» Try it
Word for word, repeat the records, leaving every picture behind.
START Given entries
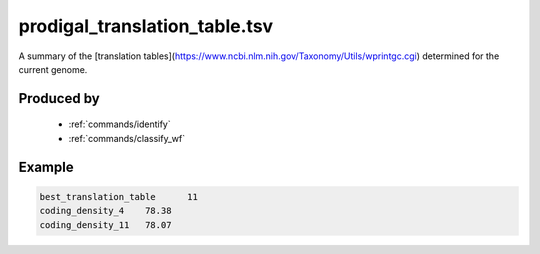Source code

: .. _files/prodigal_translation_table.tsv:

prodigal_translation_table.tsv
==============================

A summary of the [translation tables](https://www.ncbi.nlm.nih.gov/Taxonomy/Utils/wprintgc.cgi) determined for the current genome.

Produced by
-----------
 * :ref:`commands/identify`
 * :ref:`commands/classify_wf`


Example
-------

.. code-block:: text

    best_translation_table	11
    coding_density_4	78.38
    coding_density_11	78.07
END Given entries
» Answer for this exercise
Source code

: .. _files/prodigal_translation_table.tsv:

prodigal_translation_table.tsv
==============================

A summary of the [translation tables](https://www.ncbi.nlm.nih.gov/Taxonomy/Utils/wprintgc.cgi) determined for the current genome.

Produced by
-----------
 * :ref:`commands/identify`
 * :ref:`commands/classify_wf`


Example
-------

.. code-block:: text

    best_translation_table	11
    coding_density_4	78.38
    coding_density_11	78.07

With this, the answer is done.